After Permanent Shift To Hybrid Work, ULA Vacates 150K SF In Centennial
It doesn’t matter that United Launch Alliance, one of the Denver area’s largest aerospace companies, plans to add employees in the coming months.
Or that it recently announced plans to supply Amazon with rockets that will help power Project Kuipo, the e-commerce giant’s answer to SpaceX’s Starlink global broadband system. Or that CEO Tory Bruno feels the company is generally busier than it has ever been.
Even with all that momentum, ULA has decided to shrink its office footprint for now, Denver Business Journal reports.
This summer, ULA vacated about 150K SF at Waterview IV, a Centennial, Colorado, building it leased for over a decade. The company instead plans to consolidate its Denver operations into a nearby trio of leased buildings that make up the bulk of its corporate campus.
The reason for the change was simple: To remain competitive, the company has adopted a more flexible remote work policy. As a result, it simply needs less space overall, even as business continues to boom.
“We sought means of aligning with these shifts [to remote work], while at the same time using this period to develop enhancements to become an even more attractive place to work while retaining our amazing workforce of rocket scientists and staff,” Bruno told Denver Business Journal.

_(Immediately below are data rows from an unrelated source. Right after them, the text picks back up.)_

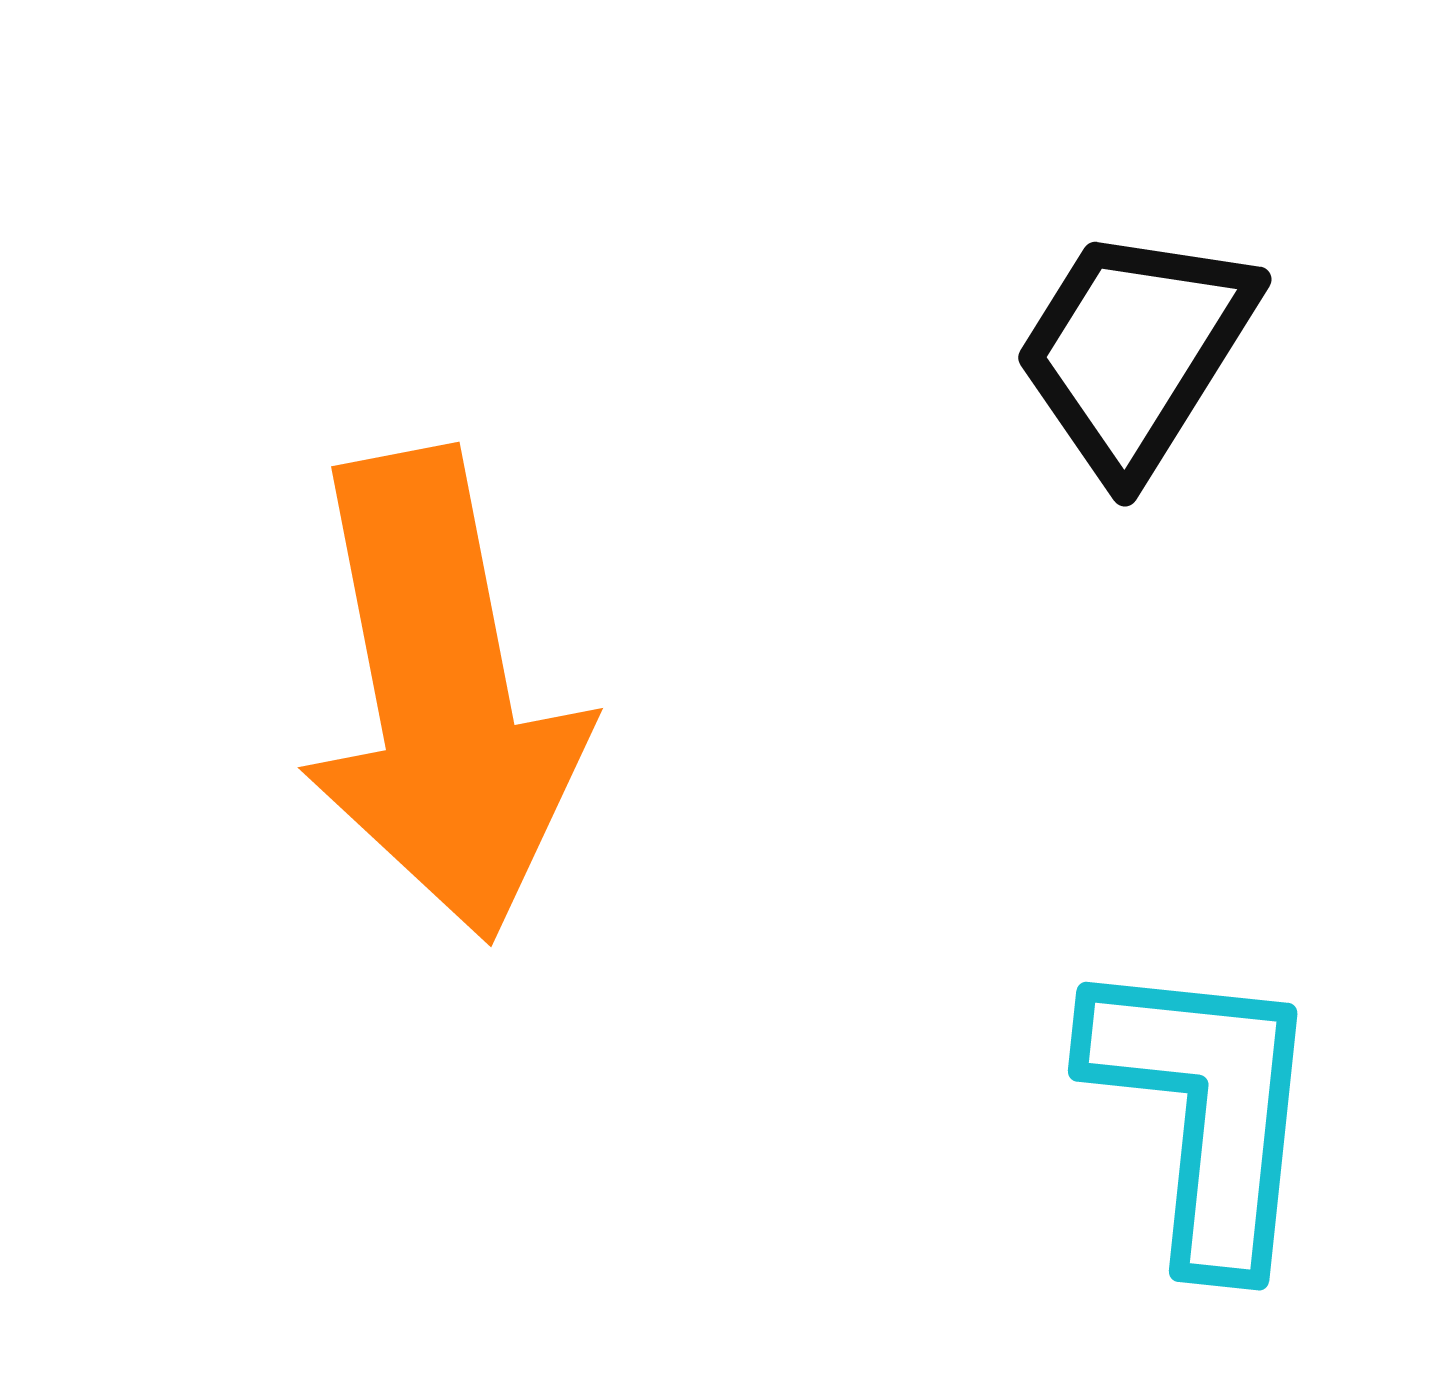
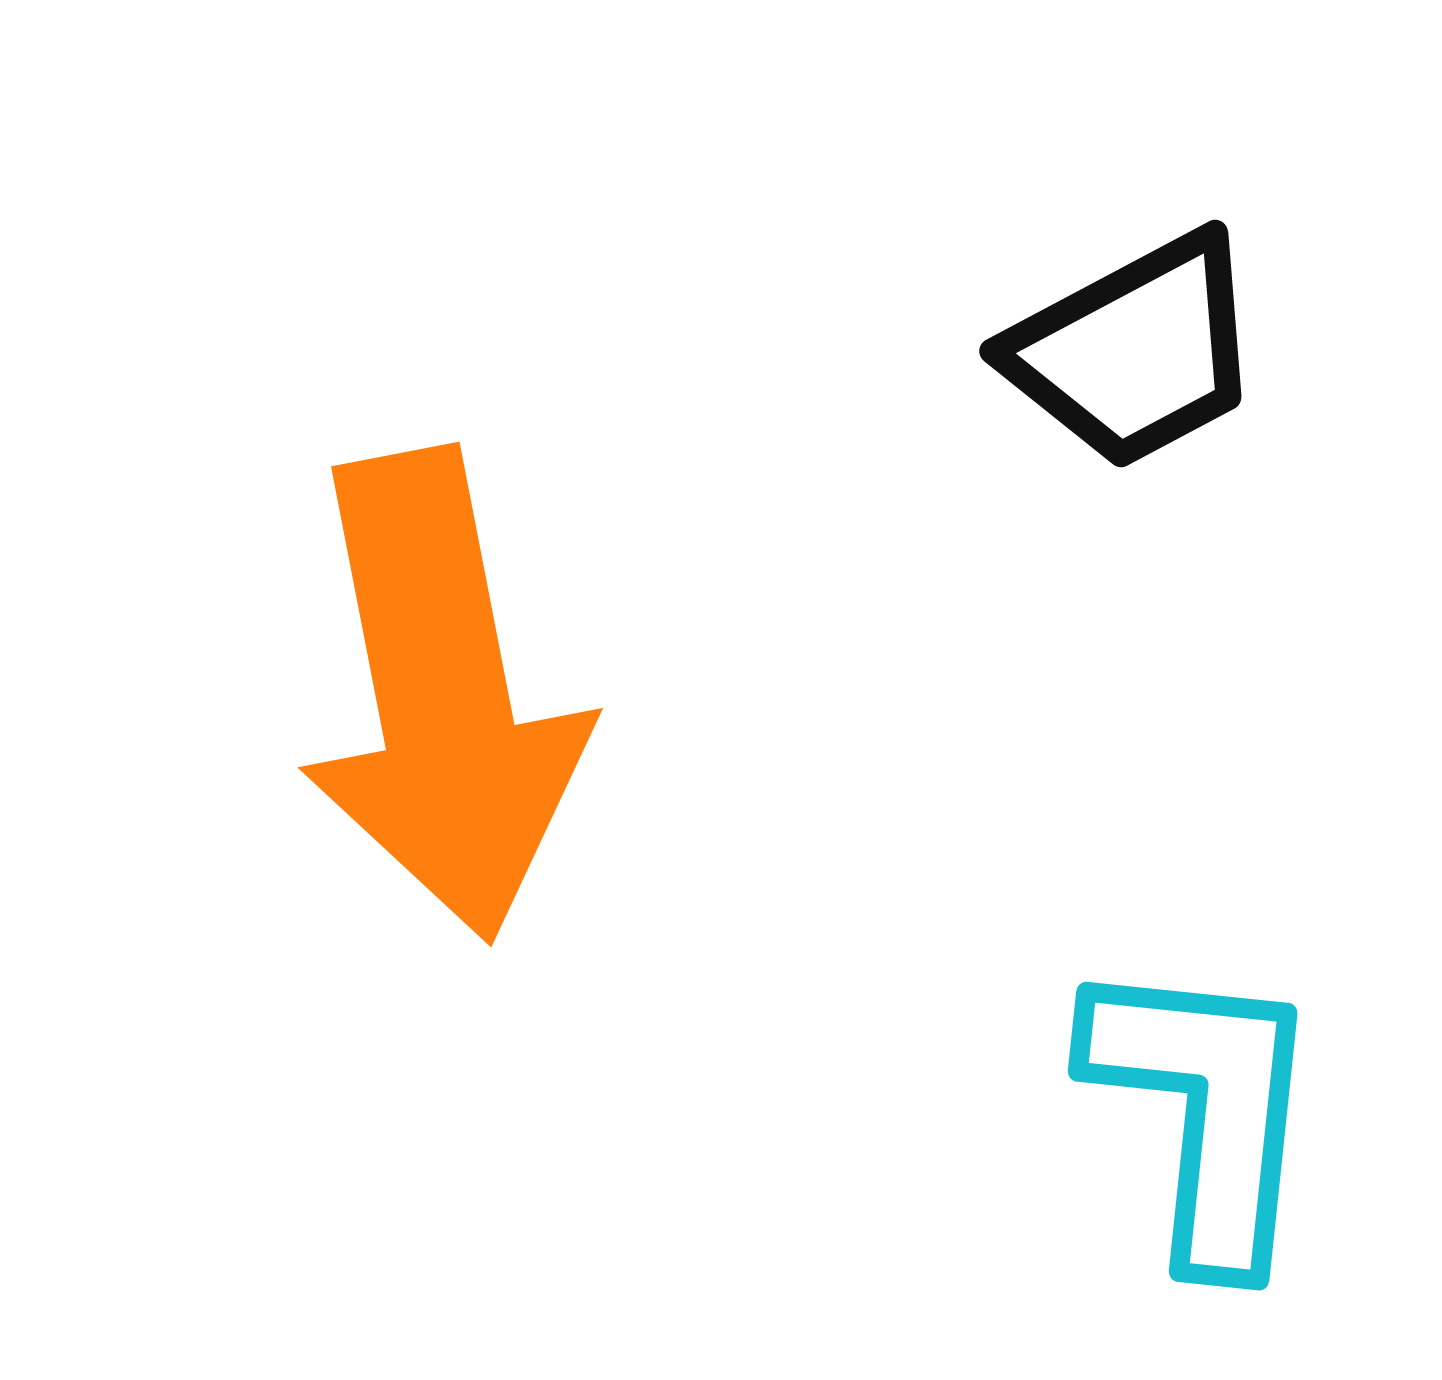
black trapezoid: rotated 150 degrees counterclockwise
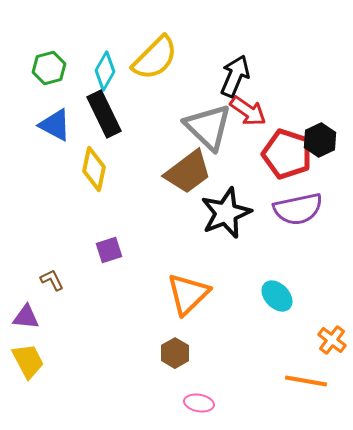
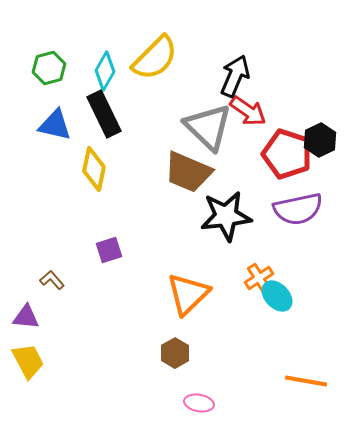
blue triangle: rotated 15 degrees counterclockwise
brown trapezoid: rotated 60 degrees clockwise
black star: moved 3 px down; rotated 15 degrees clockwise
brown L-shape: rotated 15 degrees counterclockwise
orange cross: moved 73 px left, 62 px up; rotated 20 degrees clockwise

ULA’s neighbor in Waterview IV, Lockheed Martin Space, also decided to move out earlier this year, though it had leased a smaller portion of the building.
The departures mark a milestone for the South Denver office market, as office space continues to sit empty throughout the broader metro. A Q3 report from JLL found 21.1% vacancy in the office segment, the region’s highest pandemic-era rate.